These CEOs understand that blockchain will be important to monetizing and securing our content and transactions on the web and in the various AR clouds that come into existence. And while in the past I've only briefly touched upon the battle over Section 230 of the Communications Decency Act, the fact is that blockchain will also play a part (perhaps as alternative information platforms) in how this policy evolves and is executed over time.

Back in 2018, when I met face-to-face with then Magic Leap chief content officer Rio Caraeff, I really had only one truly burning question on my mind: Where are you guys with blockchain tech as it relates to the AR cloud? It's a question that many in the AR space are either unprepared to answer, or reticent to address due to secret projects still in development.

For this reason, if you're tracking Facebook and its activities around the Oculus Quest, Spark AR Studio, and coming Ray-Ban smartglasses, and you aren't also tracking its involvement in Diem, you're missing a large part of the story.
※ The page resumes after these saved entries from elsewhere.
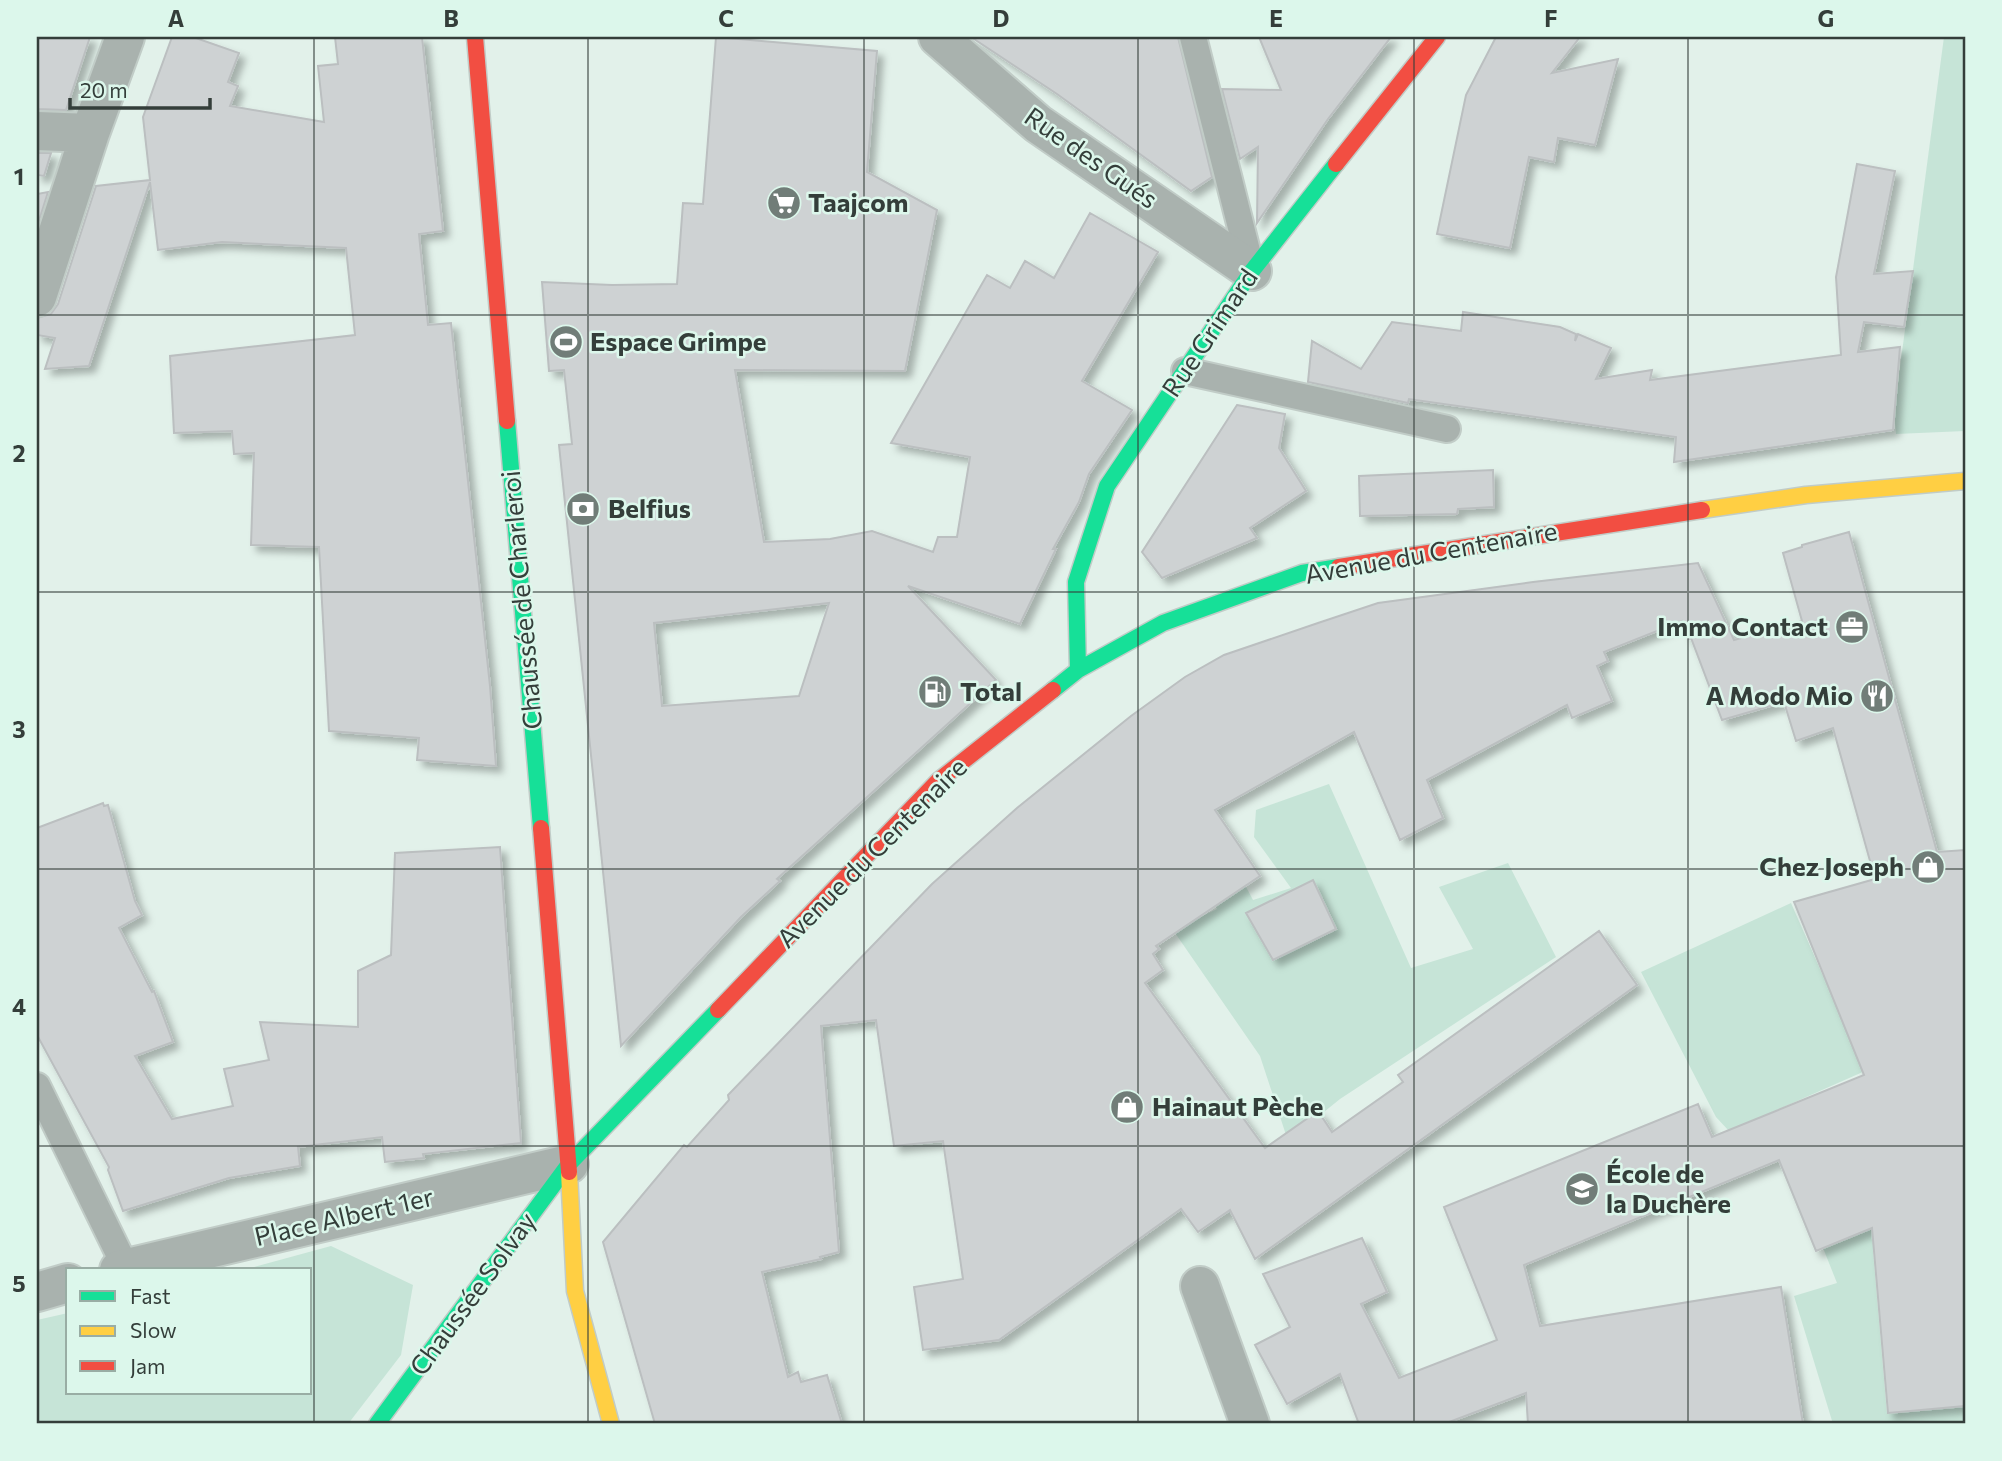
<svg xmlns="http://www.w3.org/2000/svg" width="2002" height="1461" viewBox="0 0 2002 1461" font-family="Commissioner,sans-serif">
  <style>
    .green { fill: #c6e4d7 }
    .building { fill: #ced2d3; stroke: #bbbfc0; stroke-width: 2; fill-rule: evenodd; filter: url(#shadow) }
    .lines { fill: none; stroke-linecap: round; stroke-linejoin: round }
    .lane-casing { stroke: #c1ccc7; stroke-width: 30 }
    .street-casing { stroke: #c1ccc7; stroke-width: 42 }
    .fast-casing { stroke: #c1ccc7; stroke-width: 19 }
    .slow-casing { stroke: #c1ccc7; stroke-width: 19 }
    .jam-casing { stroke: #c1ccc7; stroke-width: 19 }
    .lane { stroke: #a9b2ae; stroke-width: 26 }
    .street { stroke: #a9b2ae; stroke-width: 38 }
    .fast { stroke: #16e098; stroke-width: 16 }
    .slow { stroke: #ffcf43; stroke-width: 16 }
    .jam { stroke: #f24e42; stroke-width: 16 }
    .grid { fill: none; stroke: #343e3a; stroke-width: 2; stroke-opacity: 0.55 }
    .labels { text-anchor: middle; stroke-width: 5; stroke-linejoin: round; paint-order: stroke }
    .street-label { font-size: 26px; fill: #343e3a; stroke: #dcf7eb }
    .poi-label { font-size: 26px; font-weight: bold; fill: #343e3a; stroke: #dcf7eb; text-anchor: start }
    .neatline { fill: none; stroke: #343e3a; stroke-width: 2.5 }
    .grid-label { font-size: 23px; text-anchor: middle; font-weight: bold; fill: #343e3a }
  </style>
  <defs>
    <filter id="shadow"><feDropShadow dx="6" dy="6" stdDeviation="3.5" flood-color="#0004"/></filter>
  </defs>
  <rect width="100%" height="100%" fill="#e2f1ea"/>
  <path class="green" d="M1944 37H1965V431L1896 434 1894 412Z
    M1329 784 1411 968 1473 949 1439 887 1508 863 1556 957 1340 1099 1288 1141 1260 1056 1173 930 1217 909 1201 879 1236 868 1253 900 1291 888 1254 837 1256 810Z
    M1791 903 1865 1071 1729 1131 1716 1117 1641 972Z
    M1915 1209 1918 1246 1873 1250 1887 1413 1965 1406V1424H1833L1794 1296 1837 1283 1823 1248Z
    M331 1246 413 1285 401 1355 348 1424H37V1320L68 1313V1393H310V1270H243Z"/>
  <path class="building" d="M37 37H90L66 110 37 109Z
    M172 37H193L239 53 228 82 238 86 230 106 324 122 318 66 338 64 335 37H422L443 231 419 234 428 325 451 323 490 686 496 766 417 760 419 738 329 731 319 547 251 545 254 453 234 454 232 431 174 433 170 356 355 335 346 248 222 242 158 250 150 182 89 366 45 369 55 338 37 335V318L51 314 58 304 96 186 150 180 143 117Z
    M716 37 877 51 867 172 937 210 905 371 735 370 764 542 830 539 872 531 933 552 938 537H957L970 457 891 443 987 275 1010 288 1025 261 1054 278 1090 213 1158 252 1082 381 1132 410 1089 474 1079 502 1053 549H1056L1020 624 908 586 996 680 777 879 780 881 741 917 621 1046 559 445 572 444 564 370 549 371 542 282 612 285 677 284 683 203 703 204ZM829 603 799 696 662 706 654 623Z
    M971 37H1178L1212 177 1191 191 1057 94Z
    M1259 37H1391L1328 119 1257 223 1258 147 1240 159 1222 89 1281 90Z
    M1496 37H1580L1552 73 1618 59 1595 145 1558 138 1554 162 1529 157 1510 248 1437 234 1466 95Z
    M37 153H51L44 176 37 175Z
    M1857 164 1895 171 1874 274 1913 271 1904 327 1864 322 1858 352 1900 347 1893 430 1674 462 1676 437 1409 399 1408 403 1308 382 1312 341 1361 369 1392 322 1461 331 1463 312 1560 327 1576 334 1575 341 1578 334 1611 348 1596 379 1652 370 1650 380 1841 355 1836 277Z
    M48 192 37 227V194Z
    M1237 405 1285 414 1279 448 1306 491 1250 528 1257 538 1162 578 1142 552Z
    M1493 470 1494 507 1458 509 1457 514 1360 516 1359 476Z
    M1849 532 1937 852 1965 850V1406L1888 1413 1872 1228 1816 1251 1779 1160 1524 1265 1540 1326 1781 1287 1803 1424H1528L1526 1393 1444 1424H1359L1340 1374 1287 1404 1255 1345 1290 1327 1263 1274 1362 1238 1387 1292 1361 1304 1399 1378 1497 1340 1444 1207 1698 1104 1712 1137 1864 1075 1794 902 1875 879 1833 728 1796 741 1784 702 1722 720 1691 638 1689 639 1682 621 1604 652 1608 661 1597 666 1612 701 1572 718 1567 705 1427 780 1443 818 1400 840 1354 732 1215 810 1260 876 1156 946 1159 949 1153 954 1163 970 1145 983 1265 1148 1318 1111 1332 1132 1403 1082 1398 1075 1599 931 1637 985 1255 1259 1230 1210 1198 1232 1181 1209 999 1340 923 1350 914 1287 963 1279 943 1141 894 1146 876 1020 821 1026 839 1252 820 1257 821 1259 762 1272 788 1377 798 1372 801 1382 827 1375 842 1424H655L603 1242 684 1145 687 1147 729 1100 728 1095 932 884 1017 808 1131 716 1185 677 1224 655 1318 623 1378 603 1533 582 1698 563 1734 640 1802 621 1783 553 1802 547V545Z
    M103 803 104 806 108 805 135 901 142 915 119 928 152 992 154 991 173 1042 135 1056 172 1119 233 1106 224 1069 269 1060 260 1022 358 1027V971L391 955 395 853 500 847 521 1143 423 1154 424 1158 385 1162 382 1137 298 1147 300 1166 229 1178 123 1211 108 1170 109 1167 37 1035V828Z
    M1313 880 1336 929 1273 960 1246 913Z"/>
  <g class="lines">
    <g class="lane-casing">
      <path id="lane" d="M1193 37 1252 271
        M1185 371 1447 429
        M37 1086 126 1268"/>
    </g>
    <g class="street-casing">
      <path id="street" d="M938 37 1038 124 1252 271
        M37 131 90 133
        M37 297 90 133 125 37
        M119 1270 569 1164
        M1200 1286 1250 1424
        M37 1292 68 1283"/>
    </g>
    <g class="fast-casing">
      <path id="fast" d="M507 421 541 828
        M1078 670 1076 582 1107 486 1252 271 1336 164
        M1053 690 1078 670 1163 623 1302 573 1339 567
        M377 1424 569 1164 718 1010"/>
    </g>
    <g class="slow-casing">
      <path id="slow" d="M1702 510 1806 495 1965 481
        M569 1172 575 1291 611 1424"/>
    </g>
    <g class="jam-casing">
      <path id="jam" d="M475 37 507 421
        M1336 164 1437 37
        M1339 567 1702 510
        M541 828 569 1172
        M718 1010 938 781 1053 690"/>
    </g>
    <use href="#lane" class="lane"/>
    <use href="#street" class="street"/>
    <use href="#fast" class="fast"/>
    <use href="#slow" class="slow"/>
    <use href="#jam" class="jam"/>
  </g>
  <path class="grid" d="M314 37V1424M588 37V1424M864 37V1424M1138 37V1424M1414 37V1424M1688 37V1424M37 315H1965M37 592H1965M37 869H1965M37 1146H1965"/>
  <defs>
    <g id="supermarket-disc" transform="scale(1.75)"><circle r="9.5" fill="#717d78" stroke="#dcf7eb"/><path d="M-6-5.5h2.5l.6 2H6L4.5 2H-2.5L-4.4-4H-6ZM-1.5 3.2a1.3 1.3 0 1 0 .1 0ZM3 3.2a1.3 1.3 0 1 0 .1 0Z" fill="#fff"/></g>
    <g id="stadium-disc" transform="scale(1.75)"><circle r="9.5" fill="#717d78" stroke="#dcf7eb"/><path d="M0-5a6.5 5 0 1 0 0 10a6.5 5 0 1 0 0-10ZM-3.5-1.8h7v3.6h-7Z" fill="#fff"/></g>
    <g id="bank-disc" transform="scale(1.75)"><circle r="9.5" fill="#717d78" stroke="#dcf7eb"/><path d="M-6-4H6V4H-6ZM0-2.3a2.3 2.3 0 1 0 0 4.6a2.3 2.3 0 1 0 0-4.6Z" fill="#fff"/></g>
    <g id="office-disc" transform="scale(1.75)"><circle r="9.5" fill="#717d78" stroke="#dcf7eb"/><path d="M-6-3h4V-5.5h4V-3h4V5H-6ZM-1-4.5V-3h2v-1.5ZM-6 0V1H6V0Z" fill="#fff"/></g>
    <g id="fuel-disc" transform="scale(1.75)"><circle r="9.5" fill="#717d78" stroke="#dcf7eb"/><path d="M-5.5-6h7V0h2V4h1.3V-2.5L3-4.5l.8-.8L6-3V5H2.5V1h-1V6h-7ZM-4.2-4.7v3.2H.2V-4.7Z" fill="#fff"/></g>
    <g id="restaurant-disc" transform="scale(1.75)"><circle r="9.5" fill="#717d78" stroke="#dcf7eb"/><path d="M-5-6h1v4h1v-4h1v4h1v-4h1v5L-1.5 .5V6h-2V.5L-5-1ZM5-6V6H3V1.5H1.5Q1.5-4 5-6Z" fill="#fff"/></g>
    <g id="shop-disc" transform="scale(1.75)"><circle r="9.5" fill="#717d78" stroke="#dcf7eb"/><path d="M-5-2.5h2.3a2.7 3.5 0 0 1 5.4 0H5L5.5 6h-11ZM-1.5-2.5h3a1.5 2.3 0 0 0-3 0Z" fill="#fff"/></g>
    <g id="school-disc" transform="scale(1.75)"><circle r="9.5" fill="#717d78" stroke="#dcf7eb"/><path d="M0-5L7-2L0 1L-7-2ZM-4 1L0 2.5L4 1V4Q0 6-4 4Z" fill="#fff"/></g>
  </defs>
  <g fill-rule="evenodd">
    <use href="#supermarket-disc" x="784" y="203"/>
    <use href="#stadium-disc" x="566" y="342"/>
    <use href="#bank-disc" x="583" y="509"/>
    <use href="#office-disc" x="1852" y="627"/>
    <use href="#fuel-disc" x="935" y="692"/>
    <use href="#restaurant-disc" x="1877" y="696"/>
    <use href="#shop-disc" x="1928" y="867"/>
    <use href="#shop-disc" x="1127" y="1107"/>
    <use href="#school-disc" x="1582" y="1189"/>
  </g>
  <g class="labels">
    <g class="street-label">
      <text transform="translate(1091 158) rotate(35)" y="9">Rue des Gués</text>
      <text transform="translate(1210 333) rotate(-56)" y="9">Rue Grimard</text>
      <text transform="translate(1431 553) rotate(-10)" y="9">Avenue du Centenaire</text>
      <text transform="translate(522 600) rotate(-95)" y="9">Chaussée de Charleroi</text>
      <text transform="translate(872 853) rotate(-45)" y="9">Avenue du Centenaire</text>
      <text transform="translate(344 1217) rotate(-13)" y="9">Place Albert 1er</text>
      <text transform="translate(473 1294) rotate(-54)" y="9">Chaussée Solvay</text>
    </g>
    <g class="poi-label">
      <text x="808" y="212">Taajcom</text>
      <text x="590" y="351">Espace Grimpe</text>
      <text x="608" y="518">Belfius</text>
      <text x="1828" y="636" text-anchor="end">Immo Contact</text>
      <text x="960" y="701">Total</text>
      <text x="1853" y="705" text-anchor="end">A Modo Mio</text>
      <text x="1904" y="876" text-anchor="end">Chez Joseph</text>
      <text x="1152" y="1116">Hainaut Pèche</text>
      <text x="1606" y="1183">École de<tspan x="1606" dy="30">la Duchère</tspan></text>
    </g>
  </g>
  <rect width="2002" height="1461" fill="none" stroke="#dcf7eb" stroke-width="77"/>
  <rect x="66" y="1268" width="245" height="126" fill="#dcf7eb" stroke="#99ada4" stroke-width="2"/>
  <rect x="80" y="1291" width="35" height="10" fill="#16e098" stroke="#99ada4" stroke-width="2"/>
  <text x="130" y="1304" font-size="21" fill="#343e3a">Fast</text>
  <rect x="80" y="1326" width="35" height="10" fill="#ffcf43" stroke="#99ada4" stroke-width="2"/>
  <text x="130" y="1338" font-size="21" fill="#343e3a">Slow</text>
  <rect x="80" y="1361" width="35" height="10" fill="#f24e42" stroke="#99ada4" stroke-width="2"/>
  <text x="130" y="1374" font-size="21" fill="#343e3a">Jam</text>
  <path d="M70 98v10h140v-10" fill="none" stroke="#343e3a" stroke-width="3.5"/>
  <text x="80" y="98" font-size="21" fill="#343e3a" stroke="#dcf7eb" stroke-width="5" paint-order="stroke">20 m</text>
  <rect x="38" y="38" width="1926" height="1384" class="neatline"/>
  <g class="grid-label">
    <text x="176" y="27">A</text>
    <text x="451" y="27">B</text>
    <text x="726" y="27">C</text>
    <text x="1001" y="27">D</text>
    <text x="1276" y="27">E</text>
    <text x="1551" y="27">F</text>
    <text x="1826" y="27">G</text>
    <text x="19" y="185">1</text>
    <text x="19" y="462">2</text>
    <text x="19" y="738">3</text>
    <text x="19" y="1015">4</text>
    <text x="19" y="1292">5</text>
  </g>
</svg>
Facebook understands that the key to the future of the AR cloud (or the metaverse) is in having an influential hand in how digital transactions and objects are handled.

Likewise, companies including Amazon, Microsoft (despite a shift to a partner model), Snap (via its StreetCred acquisition), and others are waking up to the fact that blockchain technology can no longer be ignored as a vital piece of our digital infrastructures, walled garden or not.

In the coming months and years, Apple may get the lion's share of the attention for helping to mainstream AR smartglasses (or, maybe, not) and the AR clouds that support them, but the long-term winner will likely be the organization that gets users to trust them the most.

Ideally, that winning team will harness blockchain's "don't trust, verify" tenet to help us ensure that what we see through our coming AR smartglasses is for our eyes only.